===== Provided entries =====
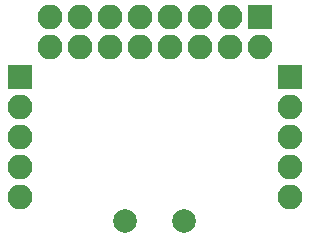
<source format=gbs>
G04 #@! TF.FileFunction,Soldermask,Bot*
%FSLAX46Y46*%
G04 Gerber Fmt 4.6, Leading zero omitted, Abs format (unit mm)*
G04 Created by KiCad (PCBNEW 4.0.6) date Sun Apr 30 19:13:02 2017*
%MOMM*%
%LPD*%
G01*
G04 APERTURE LIST*
%ADD10C,0.100000*%
%ADD11C,2.000000*%
%ADD12R,2.100000X2.100000*%
%ADD13O,2.100000X2.100000*%
G04 APERTURE END LIST*
D10*
D11*
X146050000Y-112522000D03*
X151050000Y-112522000D03*
D12*
X137160000Y-100330000D03*
D13*
X137160000Y-102870000D03*
X137160000Y-105410000D03*
X137160000Y-107950000D03*
X137160000Y-110490000D03*
D12*
X160020000Y-100330000D03*
D13*
X160020000Y-102870000D03*
X160020000Y-105410000D03*
X160020000Y-107950000D03*
X160020000Y-110490000D03*
D12*
X157480000Y-95250000D03*
D13*
X157480000Y-97790000D03*
X154940000Y-95250000D03*
X154940000Y-97790000D03*
X152400000Y-95250000D03*
X152400000Y-97790000D03*
X149860000Y-95250000D03*
X149860000Y-97790000D03*
X147320000Y-95250000D03*
X147320000Y-97790000D03*
X144780000Y-95250000D03*
X144780000Y-97790000D03*
X142240000Y-95250000D03*
X142240000Y-97790000D03*
X139700000Y-95250000D03*
X139700000Y-97790000D03*
M02*

</source>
=====
Job: Find every line above that contains the word "APERTURE", and return each one.

Task output:
G04 APERTURE LIST*
G04 APERTURE END LIST*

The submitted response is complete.